━━ Pasaje proporcionado ━━

Cuando la historia iluminaba el porvenir [1]

De las muchas definiciones que se han dado sobre el oficio de historiador, hay una que es particularmente pertinente a propósito del libro que aquí comentamos, aquella dada por Eric Hobsbawm y que lo conceptúa como “un recordador profesional”. Pudiera pensarse que el énfasis está dado en lo profesional, entendida esta dimensión como el despliegue de un entrenamiento metódico-crítico, pero la verdad es que para Hobsbawm ya el solo acto de recordar no es poco, sobre todo en contextos en que ni siquiera es que se administre la amnesia sobre ciertas dimensiones del pasado, sino en que el pasado mismo, al menos en su uso público, se agota en las distintas formas de la industria cultural, sea en la turístico-patrimonial, la exotista del llamado “lado B” de la historia, con sus propias variantes cinematográficas, editoriales y hasta de canales temáticos de televisión por cable. Como ha sostenido Baudrillard, “hay dos formas de olvido: o bien la exterminación lenta y violenta de la memoria, o bien la promoción espectacular, el paso del espacio histórico al espacio publicitario”.

━━━

Tareas por completar.
A. ¿Concuerdan con el texto sobre el oficio del historiador estas afirmaciones? Responde sí o no a cada una y cita las palabras exactas del texto que lo deciden: (i) Hobsbawm conceptúa al historiador como un recordador profesional. (ii) Para Hobsbawm, el simple acto de recordar tiene poco valor. (iii) Entre las variantes de la industria cultural se mencionan canales temáticos de televisión por cable.
B. Según la cita de Baudrillard en el texto sobre el oficio del historiador, ¿cuáles son las dos formas de olvido?
C. Prosigue el texto sobre el oficio del historiador a partir de su última oración.

━━ Datos proporcionados ━━

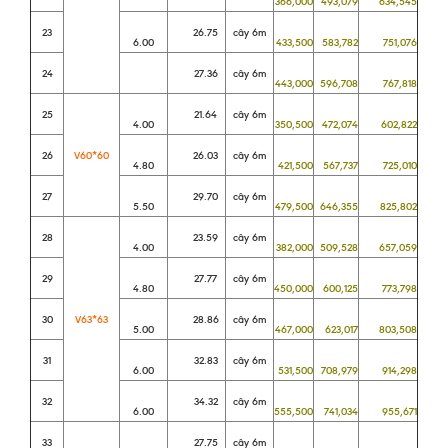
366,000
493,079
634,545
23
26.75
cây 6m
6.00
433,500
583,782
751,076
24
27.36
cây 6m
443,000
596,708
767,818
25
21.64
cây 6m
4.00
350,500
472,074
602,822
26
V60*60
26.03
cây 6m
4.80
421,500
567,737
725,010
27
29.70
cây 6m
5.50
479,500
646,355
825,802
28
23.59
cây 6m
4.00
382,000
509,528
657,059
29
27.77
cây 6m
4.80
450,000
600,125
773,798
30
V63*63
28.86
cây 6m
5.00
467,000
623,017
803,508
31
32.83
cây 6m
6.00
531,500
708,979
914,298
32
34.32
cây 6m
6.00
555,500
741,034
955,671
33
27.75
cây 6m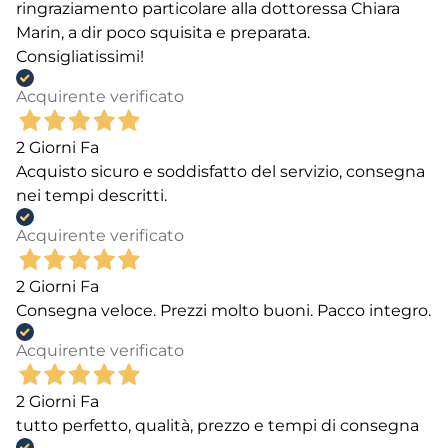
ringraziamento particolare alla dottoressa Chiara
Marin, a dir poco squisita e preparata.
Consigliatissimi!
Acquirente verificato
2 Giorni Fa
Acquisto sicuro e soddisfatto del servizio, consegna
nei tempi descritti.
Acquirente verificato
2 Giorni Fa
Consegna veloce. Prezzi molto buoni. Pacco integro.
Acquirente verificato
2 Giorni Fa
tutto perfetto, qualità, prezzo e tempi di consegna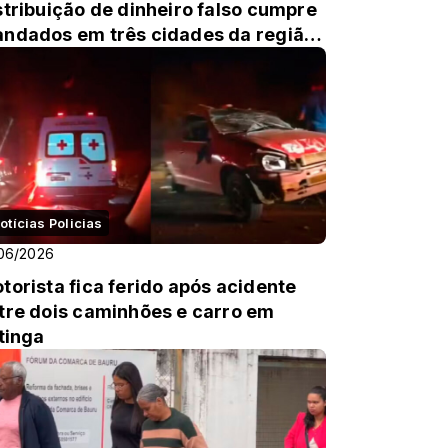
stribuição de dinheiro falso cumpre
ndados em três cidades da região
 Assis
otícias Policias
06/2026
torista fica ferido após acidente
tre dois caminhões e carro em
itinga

━━━
━━ Datos proporcionados ━━

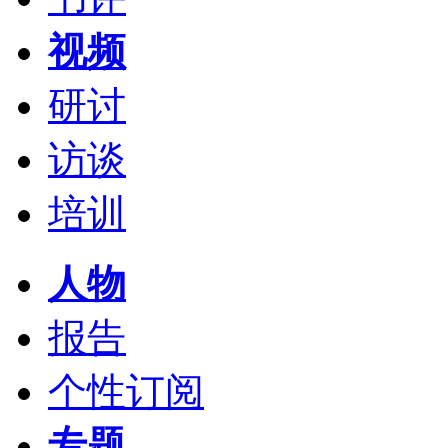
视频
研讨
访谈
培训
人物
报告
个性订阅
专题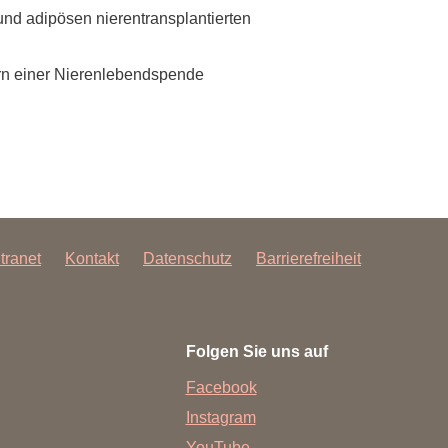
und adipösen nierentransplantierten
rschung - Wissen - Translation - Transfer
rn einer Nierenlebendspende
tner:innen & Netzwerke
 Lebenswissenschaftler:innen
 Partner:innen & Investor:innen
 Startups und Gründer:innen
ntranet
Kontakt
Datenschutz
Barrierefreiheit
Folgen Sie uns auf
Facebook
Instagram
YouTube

━━━
━━ Datos proporcionados ━━

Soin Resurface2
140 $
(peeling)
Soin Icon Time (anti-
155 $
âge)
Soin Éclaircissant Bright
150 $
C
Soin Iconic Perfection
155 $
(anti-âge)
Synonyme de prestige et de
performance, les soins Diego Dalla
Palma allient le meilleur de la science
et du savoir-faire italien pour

━━━

Resultados por tarea.
A.
(i) Sí: "aquella dada por Eric Hobsbawm y que lo conceptúa como “un recordador profesional”".
(ii) No: "para Hobsbawm ya el solo acto de recordar no es poco".
(iii) Sí: "y hasta de canales temáticos de televisión por cable".

B. La exterminación lenta y violenta de la memoria, o la promoción espectacular, el paso del espacio histórico al espacio publicitario.

C.
Según la ya famosa tesis de François Hartog, esta sería la forma específica en que hoy nos relacionamos con el pasado, bajo el imperio de un régimen de historicidad presentista, es decir en donde el futuro (como proyecto colectivo o utopía) es una dimensión dada de baja, considerada más bien una “zona de catástrofe”, y en que el pasado es sólo el que demanda el presente (de ninguna manera el que lo interrumpe). Pero como abdicar del futuro, en tanto campo de construcción humana, implica prescindir del saber acerca de cómo se han movido los asuntos humanos hasta acá, el pasado ya no es materia de conocimiento, sino de mero entretenimiento. Y si el pasado no se conoce entonces ya no nos asiste la historia, ni tampoco la memoria: hoy el pasado no se estudia (no se explica ni comprende), se consume estéticamente o bien es mero recurso (económico y político). Podemos habitar un presente lleno de pasado y, no obstante, sin historia. Pero al mismo tiempo pereciera inundarnos la sensación de que experimentamos un presente bullente de crítica y de un futuro potencial, un presente de “deconstrucción”, “desnaturalización” y “empoderamiento”. La pregunta es -al menos al tomar distancia del espacio universitario que desgraciadamente cada vez se parece más a un gueto- ¿qué rol ha tenido la historia en todo esto? Mi respuesta es que prácticamente ninguno, incluso cuando el pasado parece ser directamente tocado, por ejemplo, en la denominada oleada de iconoclasia asociada a los distintos estallidos sociales que pocos años atrás detonaron en el planeta. ¿Tumbar monumentos es equivalente a una crítica en el sentido histórico y filosófico? ¿Por qué debemos entender que es una manifestación contra la “historia oficial” o nacional y no más bien contra la historia sin más?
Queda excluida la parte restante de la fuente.